Overview
During this webinar, the panelists discussed the growing number of notice and consent laws targeting healthcare transactions. They summarized and highlighted trends in recently enacted and proposed legislation, discussed the scrutiny surrounding healthcare transactions at the federal level, and offered practical strategies for minimizing the impact of these laws on deals.
Panelists:
- Travis Jackson, Partner, McDermott Will & Emery
- Sarah Kitchell, Partner, McDermott Will & Emery
- Joseph Parise, Partner, McDermott Will & Emery
- Joel Rush, Partner, McDermott Will & Emery
- Eric Zimmerman, Principal, McDermott+
Top takeaways included:
- Awareness of New State Oversight of Healthcare Transactions Is Critical. The number of enacted or proposed state laws requiring government notice or consent for healthcare transactions has grown sharply over the last several years as the number of transactions has grown. Historically, notice of healthcare transactions was related to licensure and certificate of need requirements. New laws often focus on cost, market, and access implications of deals and require the parties to provide information regarding the transaction and its impacts to regulators for a specified review period. In some states, there are waiting periods imposed before the transaction can close, and in other states regulators must approve the transaction before the parties can proceed. Staying on top of new state legislation is critical to avoiding pitfalls and delays in the deal process.
- New Laws Target Major Transactions but Capture New Entities. Not all transactions or investments in healthcare are subject to notice and consent legislation. Instead, recent state legislation has focused on certain types of major transactions, including mergers, acquisitions, transactions over certain value thresholds, or those with potential market consolidation implications (e.g., affiliations for payor contracting purposes). While these new laws often do not apply to smaller transactions, many apply to a broader range of entities, including various types of provider groups, management companies, and certain kinds of investors.
- Expect Some Uncertainty as Regulators Gain Experience With the New Laws. It is not always clear from the plain text of these laws whether a given transaction will be subject to a notice or consent requirement. And because of how new many of these laws are, regulators are still in the process of developing regulations and other guidance for these laws. Parties to a transaction should get comfortable with some uncertainty in this process and may need to work with experienced healthcare counsel to determine whether a given law is applicable in the first instance.

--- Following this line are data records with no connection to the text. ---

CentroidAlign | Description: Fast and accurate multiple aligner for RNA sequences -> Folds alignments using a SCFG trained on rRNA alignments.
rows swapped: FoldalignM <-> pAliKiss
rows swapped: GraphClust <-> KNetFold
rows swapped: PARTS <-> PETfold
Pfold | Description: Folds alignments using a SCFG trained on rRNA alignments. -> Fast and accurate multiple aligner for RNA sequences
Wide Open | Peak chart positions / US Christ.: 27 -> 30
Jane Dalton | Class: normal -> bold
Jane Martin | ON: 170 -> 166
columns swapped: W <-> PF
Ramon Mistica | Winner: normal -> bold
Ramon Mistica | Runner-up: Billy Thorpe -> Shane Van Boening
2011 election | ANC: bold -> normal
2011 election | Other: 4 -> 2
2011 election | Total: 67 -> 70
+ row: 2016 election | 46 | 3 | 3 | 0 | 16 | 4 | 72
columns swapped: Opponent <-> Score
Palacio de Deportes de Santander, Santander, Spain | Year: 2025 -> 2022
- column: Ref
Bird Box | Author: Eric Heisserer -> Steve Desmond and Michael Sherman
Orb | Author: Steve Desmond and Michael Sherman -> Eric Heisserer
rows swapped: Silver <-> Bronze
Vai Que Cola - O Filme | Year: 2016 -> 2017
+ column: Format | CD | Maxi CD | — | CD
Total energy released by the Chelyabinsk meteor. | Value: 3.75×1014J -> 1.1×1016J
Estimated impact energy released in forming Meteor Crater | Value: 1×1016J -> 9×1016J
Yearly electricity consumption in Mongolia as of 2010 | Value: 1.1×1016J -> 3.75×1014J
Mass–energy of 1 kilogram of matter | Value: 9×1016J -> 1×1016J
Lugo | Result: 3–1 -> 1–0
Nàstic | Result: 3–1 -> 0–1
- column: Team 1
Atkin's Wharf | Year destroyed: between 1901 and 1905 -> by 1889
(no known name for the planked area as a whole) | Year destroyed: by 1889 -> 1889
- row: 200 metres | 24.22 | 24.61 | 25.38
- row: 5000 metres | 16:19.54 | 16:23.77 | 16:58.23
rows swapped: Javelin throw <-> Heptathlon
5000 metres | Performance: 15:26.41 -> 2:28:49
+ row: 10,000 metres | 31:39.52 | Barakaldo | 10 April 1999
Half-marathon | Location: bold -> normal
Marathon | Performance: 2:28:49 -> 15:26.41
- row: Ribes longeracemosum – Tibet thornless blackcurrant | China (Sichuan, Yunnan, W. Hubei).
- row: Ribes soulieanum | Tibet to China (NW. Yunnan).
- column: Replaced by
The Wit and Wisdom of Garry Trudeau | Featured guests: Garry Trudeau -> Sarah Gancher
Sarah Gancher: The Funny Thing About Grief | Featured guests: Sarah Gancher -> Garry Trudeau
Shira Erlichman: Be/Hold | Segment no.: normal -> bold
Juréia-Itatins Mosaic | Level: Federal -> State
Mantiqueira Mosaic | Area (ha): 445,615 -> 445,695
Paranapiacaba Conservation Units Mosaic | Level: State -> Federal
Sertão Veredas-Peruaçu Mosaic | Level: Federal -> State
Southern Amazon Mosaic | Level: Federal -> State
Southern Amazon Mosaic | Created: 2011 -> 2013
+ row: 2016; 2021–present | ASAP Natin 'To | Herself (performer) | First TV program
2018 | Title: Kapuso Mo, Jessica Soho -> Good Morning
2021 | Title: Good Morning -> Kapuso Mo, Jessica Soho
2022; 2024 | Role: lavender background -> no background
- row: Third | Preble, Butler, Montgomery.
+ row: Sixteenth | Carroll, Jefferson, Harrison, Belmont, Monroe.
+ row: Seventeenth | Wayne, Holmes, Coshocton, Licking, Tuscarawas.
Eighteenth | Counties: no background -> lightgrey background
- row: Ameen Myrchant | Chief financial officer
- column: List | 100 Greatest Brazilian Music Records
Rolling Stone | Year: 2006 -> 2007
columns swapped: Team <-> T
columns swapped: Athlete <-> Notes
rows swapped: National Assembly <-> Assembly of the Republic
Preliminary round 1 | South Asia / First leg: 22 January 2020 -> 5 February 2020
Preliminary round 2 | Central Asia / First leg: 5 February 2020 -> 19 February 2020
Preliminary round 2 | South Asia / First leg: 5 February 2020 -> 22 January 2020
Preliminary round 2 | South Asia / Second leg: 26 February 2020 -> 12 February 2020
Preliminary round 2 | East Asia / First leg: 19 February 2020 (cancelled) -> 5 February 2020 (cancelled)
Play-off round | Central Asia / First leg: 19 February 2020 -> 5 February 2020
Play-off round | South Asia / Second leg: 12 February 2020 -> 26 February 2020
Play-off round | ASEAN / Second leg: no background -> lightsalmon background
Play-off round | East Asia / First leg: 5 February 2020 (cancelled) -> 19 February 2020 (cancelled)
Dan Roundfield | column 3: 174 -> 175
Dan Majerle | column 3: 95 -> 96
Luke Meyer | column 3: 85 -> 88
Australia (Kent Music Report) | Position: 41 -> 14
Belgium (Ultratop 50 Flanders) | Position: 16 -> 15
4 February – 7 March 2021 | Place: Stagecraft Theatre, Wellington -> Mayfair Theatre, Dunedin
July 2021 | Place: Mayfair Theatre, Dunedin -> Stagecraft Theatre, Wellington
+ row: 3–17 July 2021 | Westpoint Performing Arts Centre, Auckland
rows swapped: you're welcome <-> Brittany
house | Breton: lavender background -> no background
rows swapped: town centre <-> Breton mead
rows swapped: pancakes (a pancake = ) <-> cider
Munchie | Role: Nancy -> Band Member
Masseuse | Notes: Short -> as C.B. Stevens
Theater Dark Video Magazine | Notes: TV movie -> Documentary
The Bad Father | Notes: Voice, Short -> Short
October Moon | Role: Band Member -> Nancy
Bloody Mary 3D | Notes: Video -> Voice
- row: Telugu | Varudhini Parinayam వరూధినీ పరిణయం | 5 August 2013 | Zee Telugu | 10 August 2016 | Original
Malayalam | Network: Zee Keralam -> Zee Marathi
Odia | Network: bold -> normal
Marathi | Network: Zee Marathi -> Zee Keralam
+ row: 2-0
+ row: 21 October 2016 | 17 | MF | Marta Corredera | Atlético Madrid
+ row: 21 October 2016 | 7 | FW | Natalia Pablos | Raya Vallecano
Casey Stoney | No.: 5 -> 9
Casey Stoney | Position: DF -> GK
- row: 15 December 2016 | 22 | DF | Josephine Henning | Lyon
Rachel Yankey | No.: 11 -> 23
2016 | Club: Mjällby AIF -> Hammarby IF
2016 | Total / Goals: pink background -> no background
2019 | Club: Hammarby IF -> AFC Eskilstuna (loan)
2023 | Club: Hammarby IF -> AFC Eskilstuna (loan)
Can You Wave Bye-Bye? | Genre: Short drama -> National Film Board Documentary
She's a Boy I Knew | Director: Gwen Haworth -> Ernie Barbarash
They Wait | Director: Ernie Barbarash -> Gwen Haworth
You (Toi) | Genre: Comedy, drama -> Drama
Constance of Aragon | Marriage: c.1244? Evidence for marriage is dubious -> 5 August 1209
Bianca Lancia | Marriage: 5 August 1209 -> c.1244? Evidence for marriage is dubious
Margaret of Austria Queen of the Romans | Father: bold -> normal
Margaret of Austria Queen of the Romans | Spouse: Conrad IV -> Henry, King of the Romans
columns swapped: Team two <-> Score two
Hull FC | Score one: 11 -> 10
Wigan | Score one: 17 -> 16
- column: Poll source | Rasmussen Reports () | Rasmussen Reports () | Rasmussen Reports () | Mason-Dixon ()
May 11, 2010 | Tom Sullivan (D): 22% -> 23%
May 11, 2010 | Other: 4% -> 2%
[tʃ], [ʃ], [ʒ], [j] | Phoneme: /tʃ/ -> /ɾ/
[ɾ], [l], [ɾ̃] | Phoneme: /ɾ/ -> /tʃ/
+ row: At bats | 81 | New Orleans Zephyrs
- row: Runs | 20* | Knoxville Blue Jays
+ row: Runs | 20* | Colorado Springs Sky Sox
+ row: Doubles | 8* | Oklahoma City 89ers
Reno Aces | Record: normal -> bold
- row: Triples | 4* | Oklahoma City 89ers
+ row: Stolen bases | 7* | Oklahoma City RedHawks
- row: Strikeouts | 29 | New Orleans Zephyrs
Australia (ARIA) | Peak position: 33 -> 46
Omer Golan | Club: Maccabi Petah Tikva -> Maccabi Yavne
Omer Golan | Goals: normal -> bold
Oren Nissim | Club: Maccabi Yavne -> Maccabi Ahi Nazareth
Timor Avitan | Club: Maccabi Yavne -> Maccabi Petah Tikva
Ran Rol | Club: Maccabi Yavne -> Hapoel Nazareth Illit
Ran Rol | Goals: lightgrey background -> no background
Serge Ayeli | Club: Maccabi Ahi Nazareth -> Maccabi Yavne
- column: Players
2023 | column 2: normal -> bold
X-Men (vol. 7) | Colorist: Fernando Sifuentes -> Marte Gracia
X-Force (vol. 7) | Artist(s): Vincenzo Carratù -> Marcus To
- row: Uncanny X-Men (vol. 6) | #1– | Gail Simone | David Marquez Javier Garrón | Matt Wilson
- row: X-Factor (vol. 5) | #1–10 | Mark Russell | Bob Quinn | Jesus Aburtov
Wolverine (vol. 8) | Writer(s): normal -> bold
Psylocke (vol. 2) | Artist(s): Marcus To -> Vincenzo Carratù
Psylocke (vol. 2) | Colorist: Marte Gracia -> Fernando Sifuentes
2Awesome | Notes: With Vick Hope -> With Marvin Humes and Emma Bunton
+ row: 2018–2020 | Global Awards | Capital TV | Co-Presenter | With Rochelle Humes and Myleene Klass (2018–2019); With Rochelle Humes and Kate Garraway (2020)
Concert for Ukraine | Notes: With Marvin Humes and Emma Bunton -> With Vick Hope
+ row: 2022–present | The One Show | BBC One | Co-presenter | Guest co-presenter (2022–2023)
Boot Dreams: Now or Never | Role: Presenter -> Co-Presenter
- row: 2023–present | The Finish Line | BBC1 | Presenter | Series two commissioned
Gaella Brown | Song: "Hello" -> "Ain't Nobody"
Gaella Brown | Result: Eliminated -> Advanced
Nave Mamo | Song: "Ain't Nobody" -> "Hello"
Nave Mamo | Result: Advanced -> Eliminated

- Federal Lawmakers and Regulators Have Begun Focusing on Healthcare Transactions. Similar concerns regarding the number and size of healthcare transactions and the role of private equity in healthcare are present at the federal level. In recent years, executive agencies have shown a renewed focus on healthcare transactions through revisions to federal merger guidelines, new ownership and management disclosure requirements for healthcare entities participating in government programs, and requests for information on the impact of private equity in healthcare. In the US Congress, lawmakers have begun scrutinizing consolidation and investment in healthcare by private equity firms, as well as deal terms typical of these transactions. While several pieces of legislation targeting healthcare transactions have been introduced, legislative activity at the federal level remains less far along than at the state level. Executive branch agencies, however, have more discretion and have been and are expected to continue to be actively advancing policy changes. Interest in these areas is expected to remain regardless of the outcome of the election.
- Careful Preparation of Deal Documents and Structuring Is Crucial. The new slate of laws can increase the complexity, expense, and delay of healthcare transactions. This disruption can be minimized by staying on top of legislative activity in key markets and with thoughtful preparation before and at the very beginning stages of a transaction. Adopting document creation and communication protocols to memorialize positive investment and expansion of services can be impactful. Additionally, awareness of enforcer theories can help drive the creation of deal structures and planning documents that avoid issues in the notice or consent process. Finally, assume all deal documents could be turned over to the government during a potential deal. When it comes to deal documents, stick to the facts and ensure the data is accurate. Avoid overstating the buyer or a competitor’s position and avoid modeling price increases or suggesting an ability to raise prices to help minimize antitrust concerns.